Ontario Provincial Police descended on the site around 4:30 a.m. yesterday and arrested the protesters, some of whom were sleeping in cars. No shots were fired, but natives reported being Tasered and beaten by officers.

"How is it they can do this and still expect us to have the same peaceful resolution we've been hoping for," Allen MacNaughton, a Mohawk Chief, said. "We still had hope [Wednesday] night about a peaceful conclusion. It makes things a little harder."

Black smoke billowed from a car tossed over a bridge and on to a pile of burning tires on Highway 6. A light grass fire burned yesterday afternoon within metres of a pile of logs stretched across the same road.

An 18-wheel truck and large piles of gravel blocked other site entrances. No traffic was being allowed on Argyle Street, the main road through Caledonia.

OPP tried to secure the site because "the behaviour of the protesters presented what was in our view a threat to public safety," OPP Deputy Commissioner Maurice Pilon said at a news conference yesterday. "We felt the risk to public safety was heightening and thus we decided we should move today."

Late last night, police said they had no plans to remove the protesters, though several police vehicles remained in the area.

Just before 11 p.m., a pack of motorcyclists dressed in Hells Angels gear drove up to the site and circled around it, Global News reported. They appeared to have swung by to show their support for the protesters.

Premier Dalton McGuinty said yesterday the government would again try to end the protest peacefully, through negotiations. "We are determined to resolve this, but we will do this in a way that results in no incident," Mr. McGuinty said.

Six Nations Confederacy leaders said they are willing to talk, but noted the protesters were acting on their own accord, not at the request of the local chiefs. "We do not control the protesters. We do have influence over them, but that influence depends on our ability to convince them that serious attention is being paid to [their concerns]," said a statement signed by the six-member Six Nations negotiation committee.

While no one was hurt in the confrontation yesterday, police and government officials said they are trying to avoid a violent clash such as those in the past in Burnt Church, N.B., Oka, Que., and Ipperwash.

The disagreement that sparked the standoff -- which began on Feb. 28 -- centres on the natives' contention that the disputed tract of land was wrongfully obtained by the Crown in the 19th century.

Henco Industries Ltd. insists otherwise.

The Caledonia-based developer said it gained clear title to the land in 1992, when it purchased a company that owned 40 hectares on which it eventually decided to construct the Douglas Creek Estates.

Henco said the Six Nations surrendered the town plot in Caledonia to the Crown on Jan. 18, 1841, on the basis that the Crown would sell the land and reinvest the money on the Six Nations' behalf.

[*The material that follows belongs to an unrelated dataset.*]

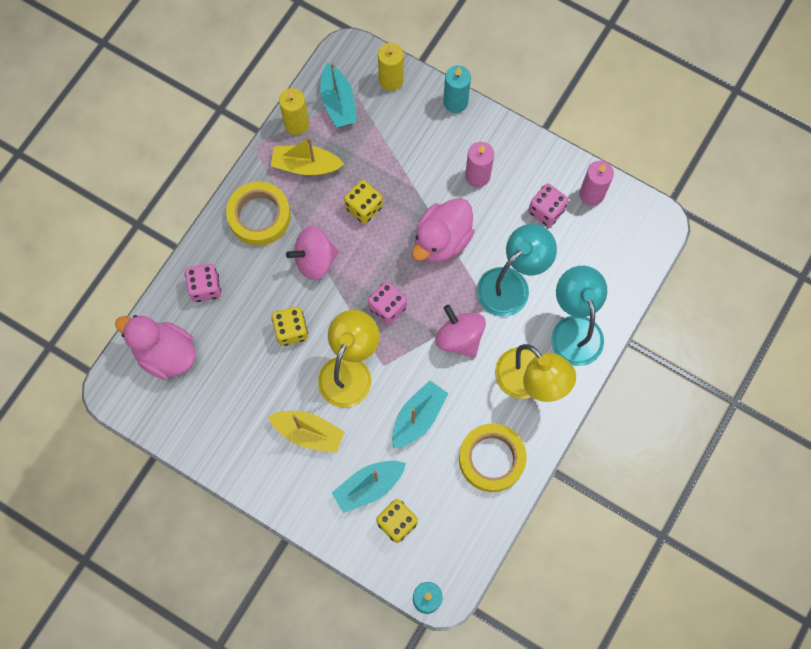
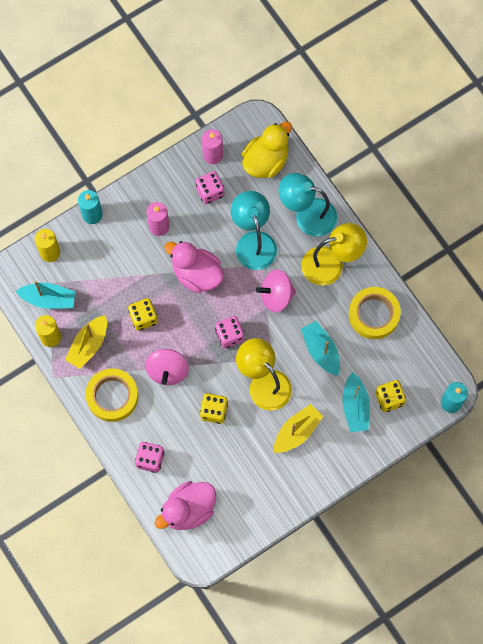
camera: 65 degrees left, 0 degrees up
(442, 240) = (196, 274): pink duck -> pink duck turned 150 degrees clockwise
(616, 254) = (266, 161): none -> yellow duck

Meanwhile, in Quebec, the Mercier Bridge -- the same span natives blockaded for months during the Oka crisis of 1990 -- was closed for less than half an hour yesterday while Mohawks from the nearby Kahnawake reserve strung up flags to symbolize their solidarity with the protesters in Caledonia.

"The message was: No one wants another 1990," said Joe Delaronde, a spokesman for the Mohawk Council of Kahnawake. "You put those things up on the bridge and it's a bit of a reminder."

The Kahnawake Mohawk Council of Chiefs also wrote a letter to Prime Minister Stephen Harper, which Grand Chief Michael Delisle delivered personally to Mr. Harper while he was in Montreal to address the city's board of trade.

Mr. Harper told reporters Ottawa is watching the unrest in Caledonia carefully.

"We obviously prefer to have peaceful resolutions, but I gather there has been some attempt at that and the situation is quite complex on the ground," he said.

A protester in Caledonia who identified himself to police as Rough Bark said police showed excessive force, Tasering one protester in the chest at least three times and then again behind the knees.

Despite being charged with contempt of court yesterday, he returned to the southeast corner of the site where there were several tents, a trailer and a picnic bench. "It was supposed to be peaceful," he said. "Until today."

Rough Bark said he did not have any weapons or know of anyone on the site with weapons.

With dozens of cars lining the perimeters of the site, and men -- some wearing bandannas covering their faces -- circling on ATVs, protester Clyde Powless said only meaningful negotiations will end the standoff.

About 16,000 people belong to Six Nations, he said, but only about 30 people were at the protest site when police arrived.

Six Nations, which operates as the Iroquois Confederacy and represents the Mohawk, Seneca, Onondaga, Oneida, Cayuga and Tuscarora nations, is not allied with the Crown, he said.

Six Nations, which has its own police force, wants to be recognized by the government, he said.

"Call Ottawa. We want them to recognize the Iroquois Confederacy instead of the Indian Act," Mr. Powless said.

He said his grandfather, Chief Tadadaho, was wrongfully removed from the protest site in 1924 with a gun to his head.

All parties were mindful of the shooting death of native protester Dudley George during the Ipperwash occupation in 1995, Mr. Powless said. "Obviously there is potential of significant issues here, but again this has been ongoing for some time and our focus is to find a peaceful resolution."

A policeman was shot and killed in the standoff at Oka in 1990, and shots were fired in the lobster fishery battles in Burnt Church in the summer of 2000.